I think colleagues would expect me to talk about our recent fingerprint pattern research here, in which we discovered how fingerprints form, but my favourite is my first research project with Dr Headon, studying hair follicles. These usually form in spots, and need a signal template to tell the cells how to arrange themselves. However, in a certain scenario, you can get rid of that signal and the cells will organise themselves – but rather than spots, they adopt maze-like pattern structures. This work demonstrated for the first time that different types of patterning systems can exist in the same organ.
Saying all that, our fingerprint work, showing that our unique patterns are formed by a process driven by gene activity and shaped by the individual anatomy of our fingers, was very cool. It's also quite recent and took a lot of very hard work so maybe in a few years I'll look back on it as a favourite project.
What challenges do you face in your work?
It's very competitive to get funding, and depending on what field you're in, you can be a small lab competing against more established groups who have more resources. It can be quite difficult to get your research to the point where you want it to be with the resources that you have at hand, and also to get there in a timely fashion to not get scooped by anybody. Generally in the UK there's a lot of collaboration, especially in developmental biology, and if two labs are trying to work on the same thing you could work together, but this isn't always the case. It’s really treading that line between communicating your research regularly, while ensuring you make the best strategic decisions to avoid putting yourself at a competitive disadvantage.
Ideally, what would you like the outcomes of your research to be?

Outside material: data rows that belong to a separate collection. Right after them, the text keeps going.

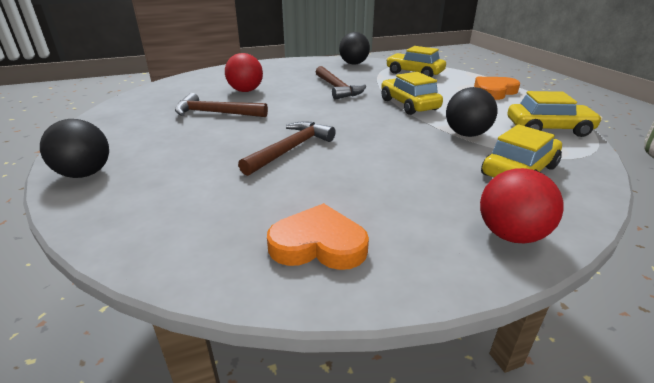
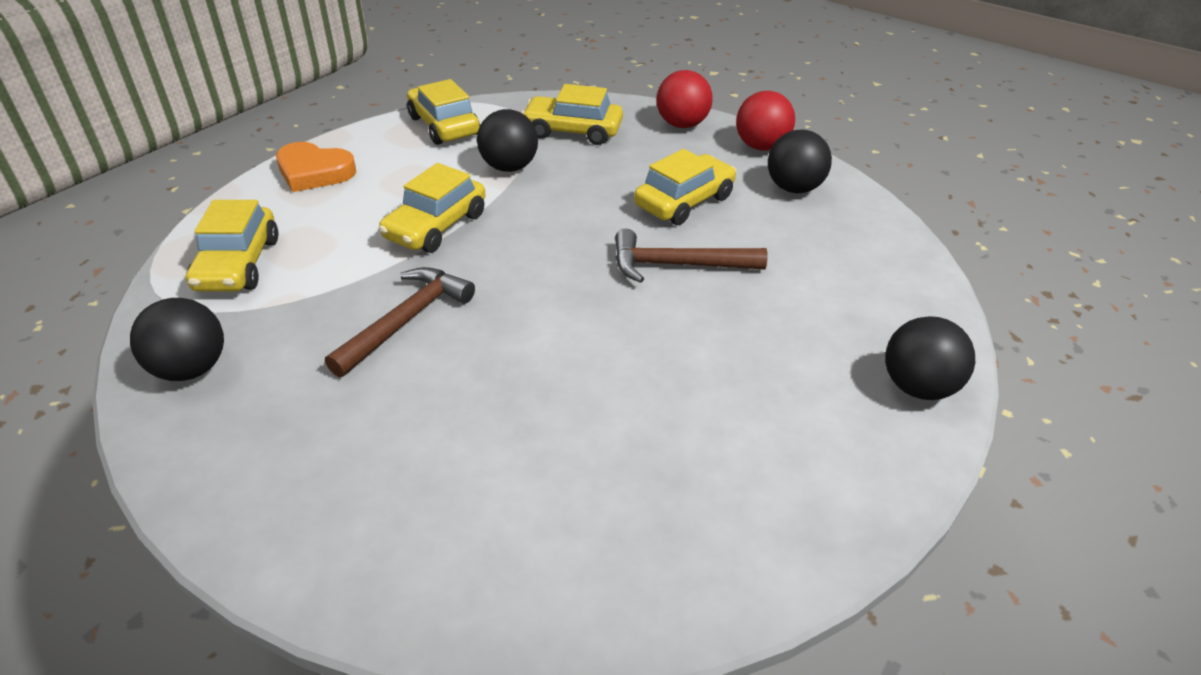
camera: 125 degrees left, 10 degrees up
brown hammer [175,93,268,117] -> none
red ball [225,53,263,92] -> red ball moved to [736,91,795,151]
orange heart [267,203,369,270] -> black ball [768,130,832,193]
none -> yellow car [634,149,736,225]

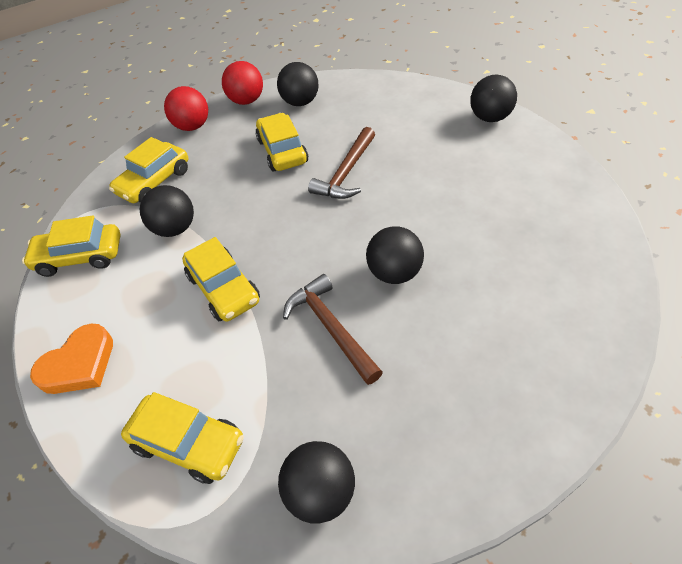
camera: 60 degrees left, 10 degrees up
none -> black ball [366,227,424,284]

It is my hope that advancing our understanding of embryonic patterning will provide insight into associated developmental disorders, which may also be able to guide future approaches in regenerative medicine. For example, in Pallister Hall syndrome, patients often have multiple patterning defects including disrupted tracheal cartilage rings, extra digits and cleft palette, highlighting that the processes involved in embryonic organisation are conserved across the body. By studying the core mechanisms by which organs and tissues form, we can understand what goes wrong in congenital conditions and also how to faithfully reproduce these structures in vitro.
What inspired you to become a scientist?
I've always been interested in nature, and found biology very exciting. I liked maths and other sciences at school, but biology was always my favourite. I think this is because understanding how the body works and how things form always fascinated me. In my undergrad and PhD I became particularly interested in cell biology; how cells acquire fate, and then how cells organise to form organs and tissues.

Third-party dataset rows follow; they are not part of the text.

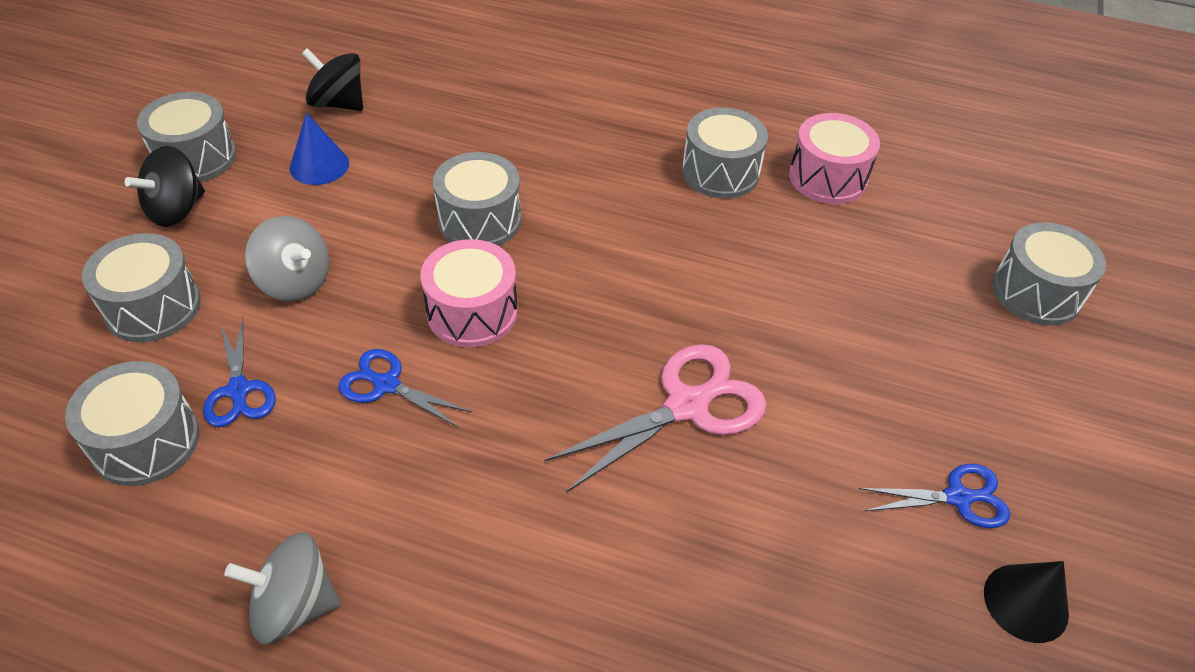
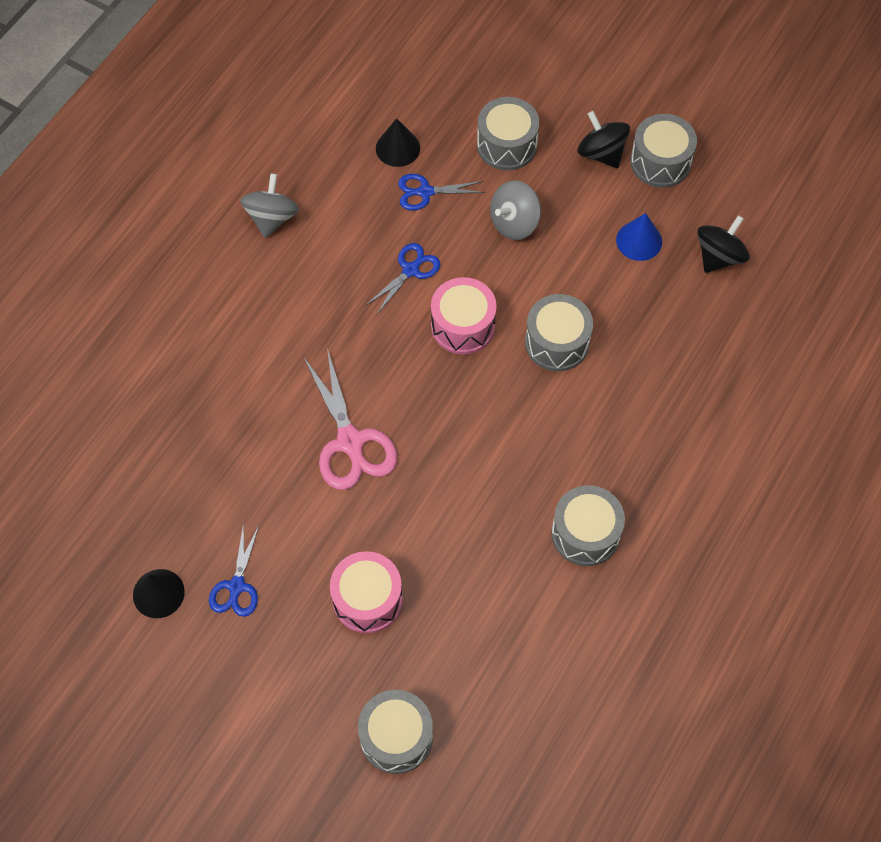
camera: 105 degrees right, 15 degrees up
grey drum [65,361,199,486] -> black cone [376,118,420,167]
pink drum [789,113,880,204] -> pink drum moved to [330,551,403,633]

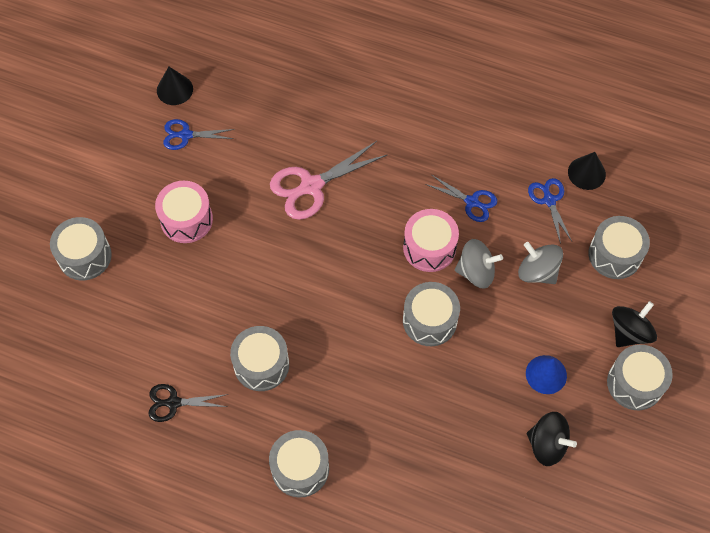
camera: 80 degrees right, 0 degrees up
grey spinning top [240,173,299,238] -> grey spinning top moved to [455,239,503,288]
none -> black scissors [149,384,228,422]
none -> grey drum [269,430,329,498]

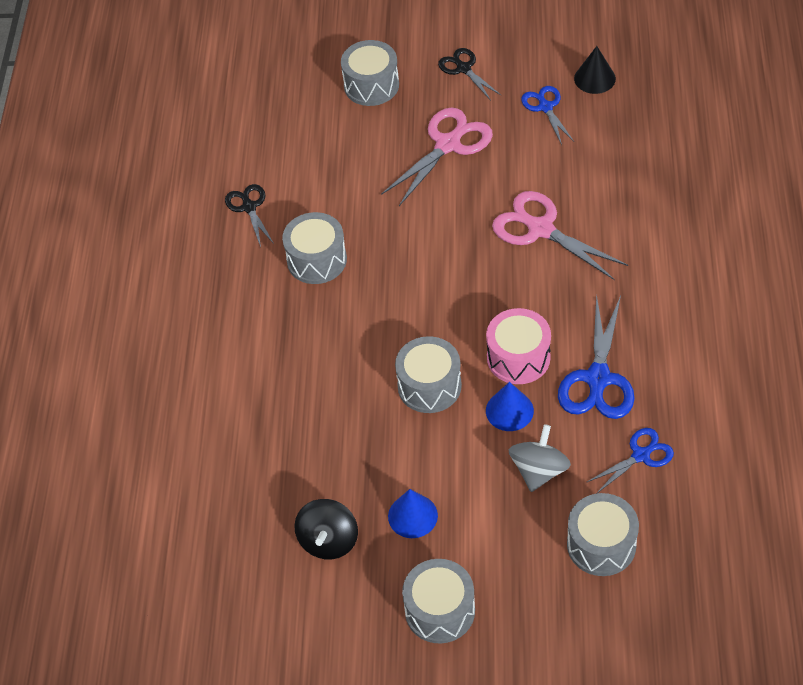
camera: 75 degrees right, 10 degrees down
pink drum [155,181,213,243] -> pink scissors [381,108,493,206]
grey drum [269,430,329,498] -> none
blue scissors [425,175,497,222] -> blue scissors [558,293,635,419], size x1.67
grey spinning top [455,239,503,288] -> blue cone [486,382,534,431]
black cone [568,152,606,190] -> none
black spinning top [612,301,657,347] -> none
none -> black scissors [438,48,501,100]

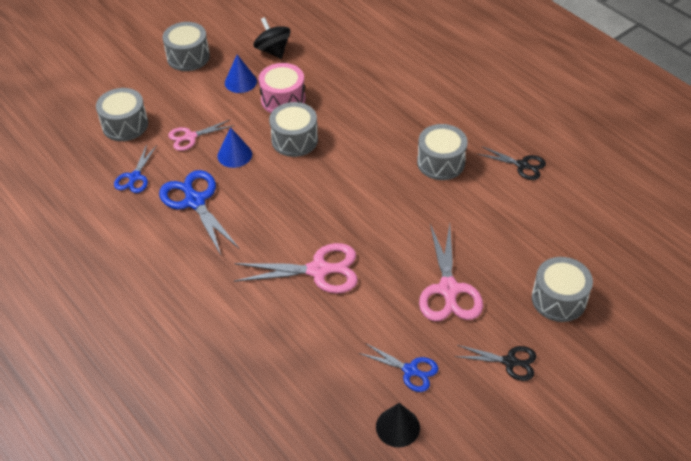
camera: 135 degrees right, 5 degrees down
pink drum [486,308,551,384] -> pink drum moved to [258,63,306,113]
grey spinning top [509,424,571,492] -> pink scissors [168,120,234,151]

If you weren't a scientist, what would you be doing?
I’d like to say a professional golfer, but I’m definitely not good enough for that. So if I hadn't been a biologist, maybe I would have liked to be an engineer or an architect because I'm quite artistic, like designing and enjoy understanding how structures form and function. We do a lot of problem-solving in biology, so maybe combine that with my fingerprint knowledge and perhaps I could train to be a police detective.